TASK ITEM: Reproduce the following lines verbatim, omitting the pictures from your response.

THE RECORDS:

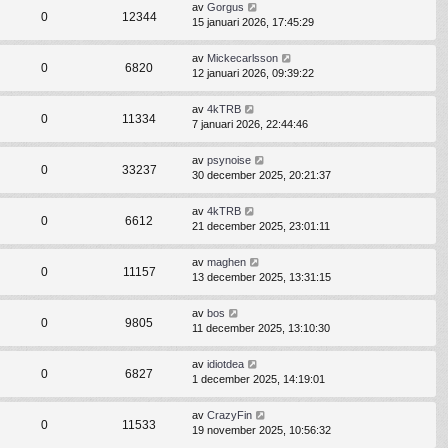
av
Gorgus
0
12344
15 januari 2026, 17:45:29
av
Mickecarlsson
0
6820
12 januari 2026, 09:39:22
av
4kTRB
0
11334
7 januari 2026, 22:44:46
av
psynoise
0
33237
30 december 2025, 20:21:37
av
4kTRB
0
6612
21 december 2025, 23:01:11
av
maghen
0
11157
13 december 2025, 13:31:15
av
bos
0
9805
11 december 2025, 13:10:30
av
idiotdea
0
6827
1 december 2025, 14:19:01
av
CrazyFin
0
11533
19 november 2025, 10:56:32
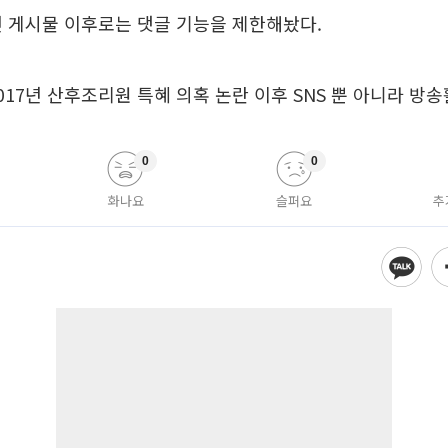
년 게시물 이후로는 댓글 기능을 제한해놨다.
017년 산후조리원 특혜 의혹 논란 이후 SNS 뿐 아니라 방
0
0
화나요
슬퍼요
추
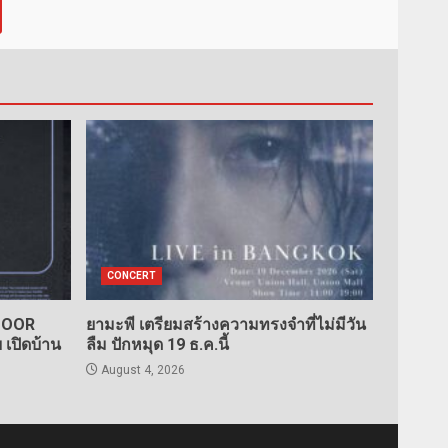
CONCERT
TDOOR
ยามะพี เตรียมสร้างความทรงจำที่ไม่มีวัน
เปิดบ้าน
ลืม ปักหมุด 19 ธ.ค.นี้
August 4, 2026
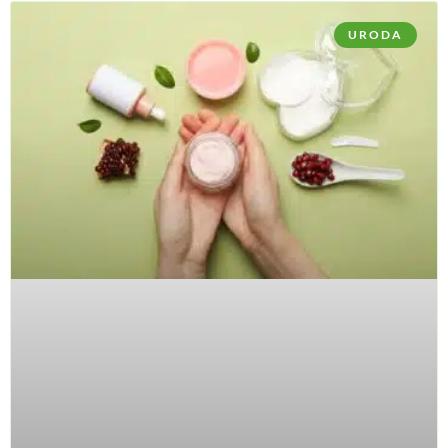
URODA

TASK ANSWER:
av
Gorgus
0
12344
15 januari 2026, 17:45:29
av
Mickecarlsson
0
6820
12 januari 2026, 09:39:22
av
4kTRB
0
11334
7 januari 2026, 22:44:46
av
psynoise
0
33237
30 december 2025, 20:21:37
av
4kTRB
0
6612
21 december 2025, 23:01:11
av
maghen
0
11157
13 december 2025, 13:31:15
av
bos
0
9805
11 december 2025, 13:10:30
av
idiotdea
0
6827
1 december 2025, 14:19:01
av
CrazyFin
0
11533
19 november 2025, 10:56:32
년 게시물 이후로는 댓글 기능을 제한해놨다.
017년 산후조리원 특혜 의혹 논란 이후 SNS 뿐 아니라 방
0
0
화나요
슬퍼요
추
CONCERT
TDOOR
ยามะพี เตรียมสร้างความทรงจำที่ไม่มีวัน
เปิดบ้าน
ลืม ปักหมุด 19 ธ.ค.นี้
August 4, 2026
URODA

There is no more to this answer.